Despite a strong year-end performance by the stock market and a post-election jump in confidence among consumers and businesses, Fannie Mae is projecting modest 2% growth for 2017.
Improved consumer spending in the third quarter drove a slight upward revision from Fannie Mae’s December forecast of 1.8%, and a strengthening labor market and rising household wealth should help consumers, according to the Fannie Mae Economic & Strategic Research Group’s January 2017 Economic and Housing Outlook. The report noted that the policies of the incoming Trump administration on taxes, spending and trade could have an impact on growth.
“Policy changes under the new administration — in its nature, sequencing, and magnitude — will determine the direction of economic growth in 2017,” Fannie Mae Chief Economist Doug Duncan said in a news release about the report. “Incoming data suggest improving consumer spending, diminished labor market slack and advancements in wages, but until we can more clearly read the political tea leaves, it’s difficult to say whether this late-cycle expansion will continue into its eighth year…If stimulus policy is enacted, it would likely add to growth but could also be offset by potential tightened trade policy given the already historically strong dollar.”
Business fixed investment is expected to pick up as the drag from declining oil prices faded and should add to growth in 2017, according to the release.

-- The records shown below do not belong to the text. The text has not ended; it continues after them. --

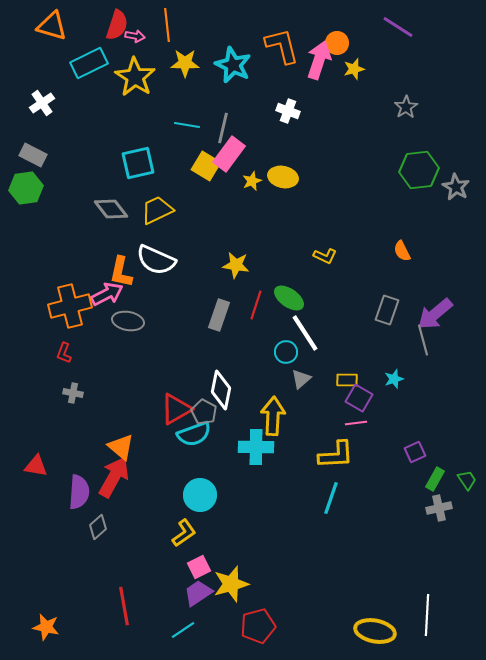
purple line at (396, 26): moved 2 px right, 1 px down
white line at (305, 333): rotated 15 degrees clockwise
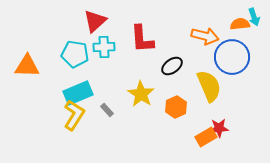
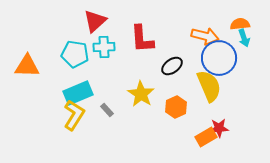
cyan arrow: moved 10 px left, 21 px down
blue circle: moved 13 px left, 1 px down
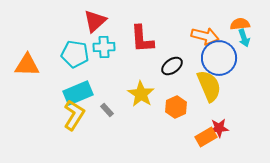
orange triangle: moved 1 px up
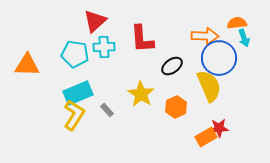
orange semicircle: moved 3 px left, 1 px up
orange arrow: rotated 12 degrees counterclockwise
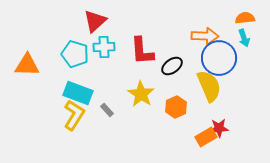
orange semicircle: moved 8 px right, 5 px up
red L-shape: moved 12 px down
cyan pentagon: rotated 8 degrees clockwise
cyan rectangle: rotated 44 degrees clockwise
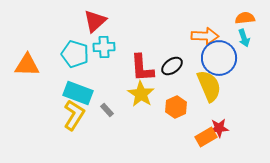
red L-shape: moved 17 px down
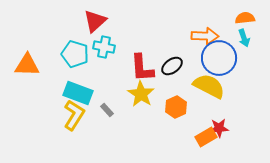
cyan cross: rotated 15 degrees clockwise
yellow semicircle: rotated 40 degrees counterclockwise
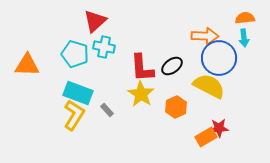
cyan arrow: rotated 12 degrees clockwise
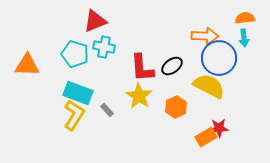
red triangle: rotated 20 degrees clockwise
yellow star: moved 2 px left, 2 px down
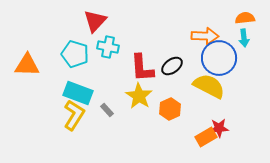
red triangle: rotated 25 degrees counterclockwise
cyan cross: moved 4 px right
orange hexagon: moved 6 px left, 2 px down
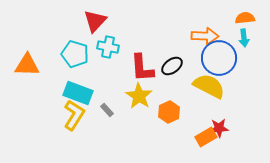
orange hexagon: moved 1 px left, 3 px down
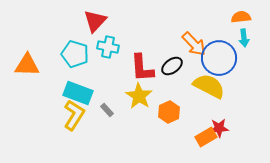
orange semicircle: moved 4 px left, 1 px up
orange arrow: moved 11 px left, 8 px down; rotated 44 degrees clockwise
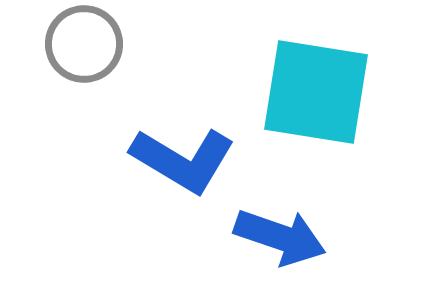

Government spending and inventory investment also are expected to add to economic growth this year, while the dollar likely will continue to weigh heavily on net exports, the report found.
Mortgage rates are projected to rise gradually in the coming year, ultimately reaching a fourth quarter average of 4.3%, according to the release. A possibility exists rates could rise even faster and higher than predicted, but the impact on housing could be offset by improved income growth, the release stated.
“We expect housing to remain resilient and continue its recovery in 2017, with affordability standing out as the industry’s greatest obstacle, particularly for first-time homeowners,” Duncan added in the release. “Demographic factors, however, are positive. Our research shows that older millennials have begun to buy homes and close the homeownership attainment gap with their predecessors.”